Filter Stream with a rule based on timestamp

Hello,

I need to filter out some logs in a Stream based on their timestamp.
Logs I want to filter out are always generated at midnight (00:0X).
I’m in UTC+2 so for Graylog which works in UTC it’s 22:0X.
I have tried with a regular expression but it doesn’t seem to work:

Logs are still routed in the Stream :frowning:
At first I tried a regular expression with “00:0\d” but it doesn’t work.
Then using the Stream rule tester I remember Graylog uses UTC with the format yyyy-mm-dd’T’HH:MM:SS.XXXZ so I tried “T22:0\d” but it doesn’t work either, and then I checked in Elastic it’s stored in UTC with format" yyyy-mm-dd HH:MM:SS" so I tried " 22:0\d" but it doesn’t work too.
Is it a bug ?

I know I could use an extractor or a pipeline to extract hour and minute but a regular expression should work.

That colon wants to be escaped. (Depending on context that can be an odd sentence…)

regex special characters needing escaping in Graylog:

& | : \ / + - ! ( ) { } [ ] ^ " ~ * ?

you can use www.regex101.com to test things out… it’s not exact since Graylog plays slightly different but it helps a lot I find.

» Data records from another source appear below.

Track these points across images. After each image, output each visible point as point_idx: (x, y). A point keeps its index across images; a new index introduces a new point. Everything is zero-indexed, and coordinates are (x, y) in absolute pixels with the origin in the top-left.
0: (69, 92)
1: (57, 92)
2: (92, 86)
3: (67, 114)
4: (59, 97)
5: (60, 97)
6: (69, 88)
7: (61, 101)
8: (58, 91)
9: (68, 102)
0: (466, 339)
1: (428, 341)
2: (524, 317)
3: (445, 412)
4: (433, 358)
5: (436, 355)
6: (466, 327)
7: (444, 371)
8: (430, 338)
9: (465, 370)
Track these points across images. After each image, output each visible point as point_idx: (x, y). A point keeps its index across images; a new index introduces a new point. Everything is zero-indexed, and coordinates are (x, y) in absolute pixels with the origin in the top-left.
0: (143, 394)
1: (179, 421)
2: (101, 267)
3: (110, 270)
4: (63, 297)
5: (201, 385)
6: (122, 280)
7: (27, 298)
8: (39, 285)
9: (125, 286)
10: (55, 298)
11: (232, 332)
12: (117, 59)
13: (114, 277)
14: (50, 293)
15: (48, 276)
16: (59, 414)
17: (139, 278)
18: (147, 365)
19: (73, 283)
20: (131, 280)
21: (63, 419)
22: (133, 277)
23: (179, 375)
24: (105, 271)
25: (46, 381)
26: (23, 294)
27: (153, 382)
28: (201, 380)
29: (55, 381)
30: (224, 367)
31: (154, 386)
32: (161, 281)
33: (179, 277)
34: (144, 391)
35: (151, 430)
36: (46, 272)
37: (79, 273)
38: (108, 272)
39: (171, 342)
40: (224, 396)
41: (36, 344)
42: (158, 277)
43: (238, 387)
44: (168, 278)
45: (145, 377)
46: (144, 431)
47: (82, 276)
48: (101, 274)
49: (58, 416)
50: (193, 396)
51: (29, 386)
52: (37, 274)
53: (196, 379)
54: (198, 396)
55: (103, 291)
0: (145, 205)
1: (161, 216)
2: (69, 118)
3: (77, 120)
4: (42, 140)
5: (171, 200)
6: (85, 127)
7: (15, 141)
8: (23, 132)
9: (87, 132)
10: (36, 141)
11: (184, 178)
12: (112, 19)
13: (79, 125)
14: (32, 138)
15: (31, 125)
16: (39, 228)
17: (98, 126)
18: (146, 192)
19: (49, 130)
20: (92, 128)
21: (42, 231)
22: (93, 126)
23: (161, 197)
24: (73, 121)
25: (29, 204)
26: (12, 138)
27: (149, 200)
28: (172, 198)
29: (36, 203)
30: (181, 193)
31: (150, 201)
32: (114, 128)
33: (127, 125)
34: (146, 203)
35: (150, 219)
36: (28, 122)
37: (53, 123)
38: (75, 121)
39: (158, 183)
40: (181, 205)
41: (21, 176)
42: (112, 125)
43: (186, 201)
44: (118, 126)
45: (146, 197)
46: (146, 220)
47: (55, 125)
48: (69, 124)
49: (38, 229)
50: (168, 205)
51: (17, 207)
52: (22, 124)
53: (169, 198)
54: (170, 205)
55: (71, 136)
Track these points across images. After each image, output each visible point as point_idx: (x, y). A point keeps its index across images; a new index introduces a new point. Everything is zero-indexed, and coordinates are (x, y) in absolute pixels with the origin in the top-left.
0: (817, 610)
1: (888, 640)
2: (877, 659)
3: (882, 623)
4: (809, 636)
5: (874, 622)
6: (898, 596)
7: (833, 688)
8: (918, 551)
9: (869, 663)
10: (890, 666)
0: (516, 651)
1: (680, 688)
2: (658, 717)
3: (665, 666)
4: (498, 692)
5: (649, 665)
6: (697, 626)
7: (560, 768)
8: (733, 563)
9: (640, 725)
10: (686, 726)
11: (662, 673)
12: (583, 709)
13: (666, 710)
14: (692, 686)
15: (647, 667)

That’s strange because if I set “timestamp must match” instead of “timestamp must not match” Graylog doesn’t complain and says the log match the regex.
But thanks I’ll try.

Personally I think it is better to handle all that in the pipeline or if possible handle it in the log shipper… beats (and nxlog which I use less) can do some interesting gyrations… depends on where it is coming from.

I have found the solution :slight_smile:
Stream rules are applied before logs are indexed, so at this moment the UTC timezone is not set yet, so you need to work with the original timezone.
So in my exemple I need to use “^\d{4}-\d{2}-\d{2}T00:0\d:” instead of “^\d{4}-\d{2}-\d{2}T22:0\d:”.

In my previous tests I was too fast and I was confused because my previous regexp was working with some specific logs (graylog metrics sent to a GELF input and some other logs whose timestamps are modified in a pipeline).

However I think there is an issue with the Stream rules tester, because it checks with the indexed timestamp whereas the rules actually check the received timestamp.